I recently stopped reading Playing Software (Sicart) because of this statement:

QuoteWhat toys and video games do for software agency is eliminate or contain ambiguity. In a well-designed video game, we know what we have to do, and we are given tools to learn to see what the software will do to and with us.

It's important, however, for me to reflect on my strong negative reaction. What does Sicart's picture miss, or grossly misrepresent, that I care about in video games? He's not saying "video games are only about reducing ambiguity," but it is a straightforward claim that video games do reduce ambiguity. So it's not a question of whether video games are being too narrowly defined in terms of purpose, but that I am having a strong negative reaction to the idea that 'eliminating or containing ambiguity', in particular of our relationships to software, or in general of the thing with which we are playing, is part of the design of a video game, or in general of play-spaces or play-tools.

I'm here to ask myself: What's up with that?

droqen

Logically it follows I must believe that ambiguity is some necessary component of play. What does it mean to play with any thing? I might examine WHAT DO WE WANT TO GET POINTS FOR? In my letterclub of the same name, I suggested "We want to get points for our values."

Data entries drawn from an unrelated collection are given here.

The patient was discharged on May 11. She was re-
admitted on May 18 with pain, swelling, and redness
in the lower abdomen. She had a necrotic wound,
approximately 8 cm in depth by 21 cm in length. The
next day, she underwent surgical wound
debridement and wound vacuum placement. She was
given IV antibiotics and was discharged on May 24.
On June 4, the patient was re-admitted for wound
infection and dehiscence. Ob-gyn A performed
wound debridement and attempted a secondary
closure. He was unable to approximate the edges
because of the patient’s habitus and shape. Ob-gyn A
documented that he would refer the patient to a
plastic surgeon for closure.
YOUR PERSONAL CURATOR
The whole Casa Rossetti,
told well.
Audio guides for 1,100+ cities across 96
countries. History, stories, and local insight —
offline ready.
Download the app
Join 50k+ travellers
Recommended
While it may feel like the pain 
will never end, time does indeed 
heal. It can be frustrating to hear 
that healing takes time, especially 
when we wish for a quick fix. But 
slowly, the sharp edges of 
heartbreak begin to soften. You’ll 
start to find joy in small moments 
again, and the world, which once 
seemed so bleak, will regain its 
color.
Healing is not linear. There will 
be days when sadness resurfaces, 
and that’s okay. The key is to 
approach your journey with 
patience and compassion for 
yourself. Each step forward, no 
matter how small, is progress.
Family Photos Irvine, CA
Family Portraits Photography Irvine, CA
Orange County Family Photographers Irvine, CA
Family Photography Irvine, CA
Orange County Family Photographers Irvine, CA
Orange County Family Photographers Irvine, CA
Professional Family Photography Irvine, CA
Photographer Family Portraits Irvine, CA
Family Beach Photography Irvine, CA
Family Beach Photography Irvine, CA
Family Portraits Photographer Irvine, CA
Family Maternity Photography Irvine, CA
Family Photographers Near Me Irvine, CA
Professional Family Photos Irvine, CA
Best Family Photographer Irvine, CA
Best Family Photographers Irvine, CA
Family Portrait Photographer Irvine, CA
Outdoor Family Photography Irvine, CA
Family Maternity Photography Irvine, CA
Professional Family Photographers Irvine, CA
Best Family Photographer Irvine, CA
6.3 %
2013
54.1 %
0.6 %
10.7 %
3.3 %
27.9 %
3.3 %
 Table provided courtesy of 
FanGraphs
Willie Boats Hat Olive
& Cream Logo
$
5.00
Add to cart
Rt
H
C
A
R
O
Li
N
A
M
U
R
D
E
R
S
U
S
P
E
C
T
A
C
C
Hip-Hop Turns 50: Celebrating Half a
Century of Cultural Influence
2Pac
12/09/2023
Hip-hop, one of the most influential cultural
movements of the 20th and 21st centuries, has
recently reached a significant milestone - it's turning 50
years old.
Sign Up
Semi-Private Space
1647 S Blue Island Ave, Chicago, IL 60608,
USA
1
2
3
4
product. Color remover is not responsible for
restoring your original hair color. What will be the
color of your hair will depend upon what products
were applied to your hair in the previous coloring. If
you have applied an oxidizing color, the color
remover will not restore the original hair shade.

Recently I have been wondering if there is any issue with extrinsic rewards, or whether they are simply measuring the wrong thing -- measuring something that is measurable, rather than something immeasurable... That is, an extrinsic reward is bad because it rewards something which can possibly be extrinsically rewarded, something which can be externalized. An intrinsic reward can possibly measure something precisely, perfectly. The right thing.